Спустя четыре года, в первый же год нового десятилетия, поэт раз и навсегда расставит страшные акценты, после чего следующие пять лет будет ожидать решения собственной судьбы. В 1930-м году им написано пронзительное стихотворение «Война», которое невозможно обойти стороной. Итак:
Я снова тебя беспокою, жена,
Неслаженной песней, не славной,
И в чёрные дебри несчастий она
Уходит от буквы заглавной.
Жена моя!
Видишь ли – мне не до сна,
Меня подозренье тревожит.
Жена моя!
Белая полночь ясна,
Она меня спрятать не может.
И звякнет последняя пуля стрелка,
И кровь мою на землю выльет;
Свистя, упадёт и повиснет рука,
Пробитая в локте навылет.
Или – ты подумай –
Сверкнёт под ножом
Моя синеватая шея.
И нож упадёт, извиваясь ужом,
От крови моей хорошея[3].
Потом заржавеет,
На нём через год
Кровавые выступят пятна.
Я их не увижу,
Я пущен в расход –
И это совсем непонятно.
Концовка стихотворения наполнена гражданским и общечеловеческим заявлением: «Я протестую»! Как же так??? Делал всё, что было велено! До самого конца! Протест отклонён. Ни Корнилов, ни любой другой поэт вообще не имеют права протестовать. Думаю, уважаемому читателю теперь понятно, почему Корнилов запивал и дебоширил. Он судорожно искал выход.

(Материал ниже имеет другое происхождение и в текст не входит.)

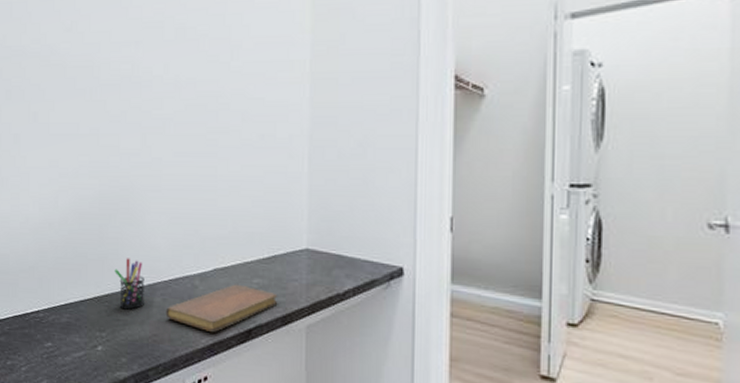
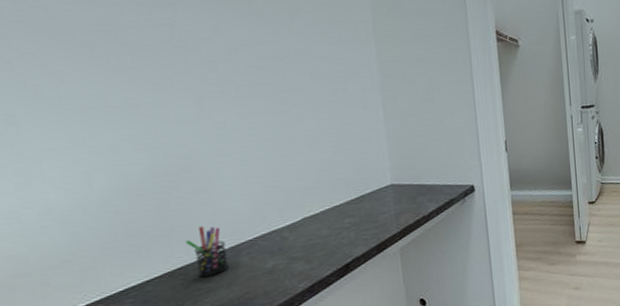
notebook: present [165,284,278,333] -> none [255,227,371,276]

И – нашёл! Из-под пера поэта, несмотря ни на что, продолжают выходить удивительной чистоты стихи, полные надежд. Одно из таких стихотворений – «Яхта шла…» (1935). В числе прочего: «Солнце пышет весёлым жаром…»; «Я почувствую, что весною / Года на три я молодею…»; «Пойте песню. Она простая, / Пойте хором и под гитару». Корниловскими «лахтинскими настроениями» можно надышаться допьяна – особенно если учесть, что нынче Лахта застроена бизнес-центрами и элитным жильём. Поэт, сливаясь с природой в единое целое, восхищается живой оранжевой байдаркой, которая летит в будущее. Такое будущее – действительно светлое и желанное.

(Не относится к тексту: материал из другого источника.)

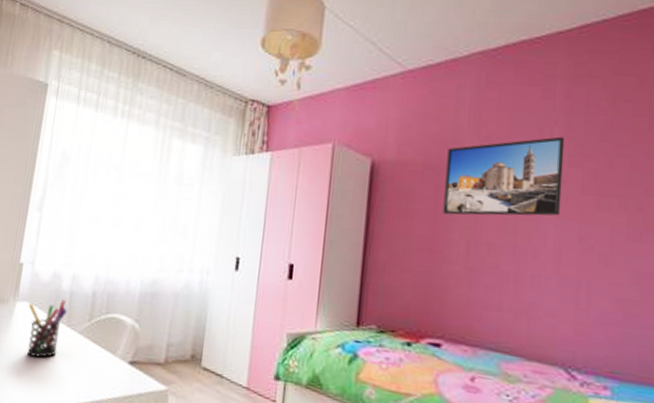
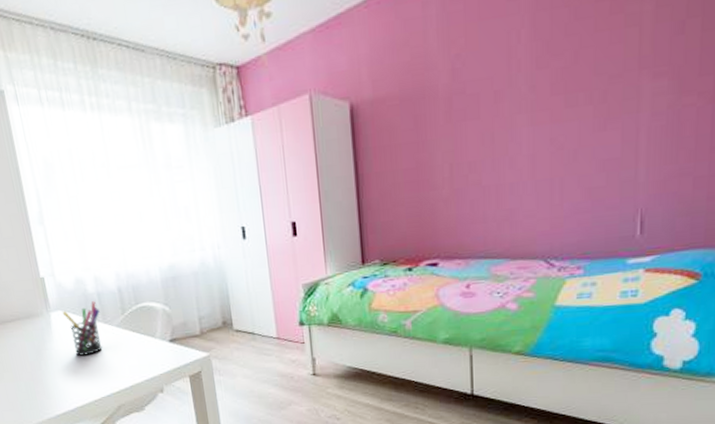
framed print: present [443,136,565,216] -> none [421,39,532,143]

Озвучим здесь уже давно оформившуюся мысль: Корнилов не произносит слов «стихотворение», «стих», «строка», «поэзия» и др. Он создаёт не стихи, а песни. Только в песне раскрывается душа. Только песня может обосновать появление самого поэта. Целостность песни – это целостность жизни, протекающей, прежде всего, внутри, а не снаружи. Как мы помним, Корнилов поёт разные песни: «хорошие», «плохие», «неслаженные» и даже «заразные». В данном случае песня – простая. Без каких-либо дополнительных уточнений. Их отсутствие говорит о состоянии внутреннего комфорта, поэта не терзают тяжкие думы, он помолодел и обрёл новые силы для того, чтобы продолжать.

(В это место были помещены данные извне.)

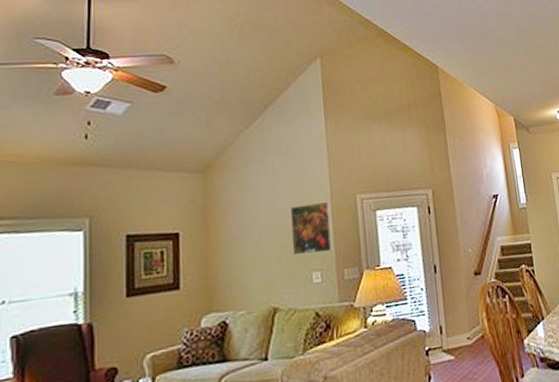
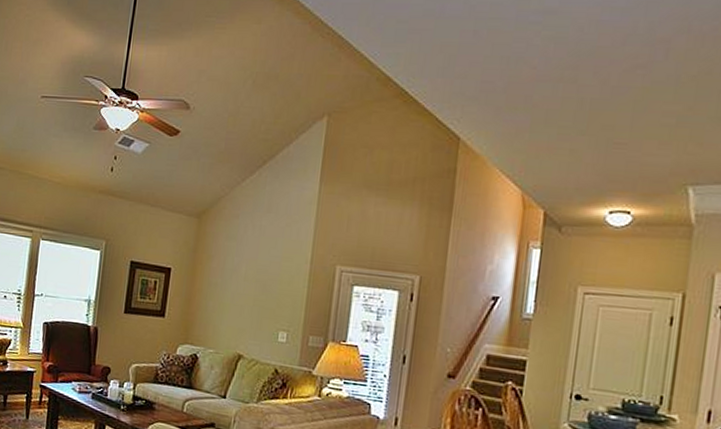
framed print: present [289,201,334,256] -> none [264,264,309,316]

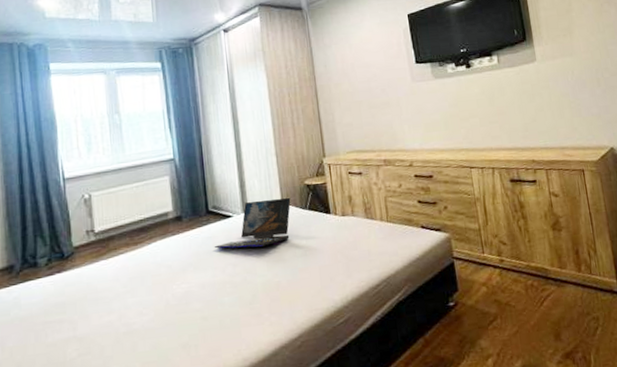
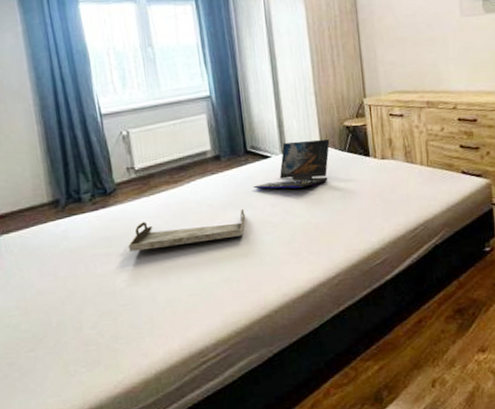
serving tray: none [83,270,206,318] -> present [128,209,246,252]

[1] Елисеев Н. «Страна встаёт со славою…» // Борис Корнилов. Песня о встречном: Стихотворения, поэма. – СПб, Азбука, Азбука-Аттикус, 2011. С. 18.
[2] Отрывок из интервью Льва Аннинского Кириллу Козлову. © Козлов К. С., 2009.
[3] Подобные находки Корнилова приводят в восхищение даже видавших виды литераторов. Петербургский поэт и общественный деятель Андрей Романов, много лет пытающийся заинтересовать общественность наследием Корнилова, в статье «Краткость не всегда сестра…» поясняет: «Героические попытки Льва Озерова обратить внимание молодых на чудодейственную роль эпитета окончились закономерным крахом. И сегодня 99 % поэтов всех возрастов и сословий значения эпитету не придают. А жаль!» Добавлю, что сам А. Романов владеет эпитетом мастерски.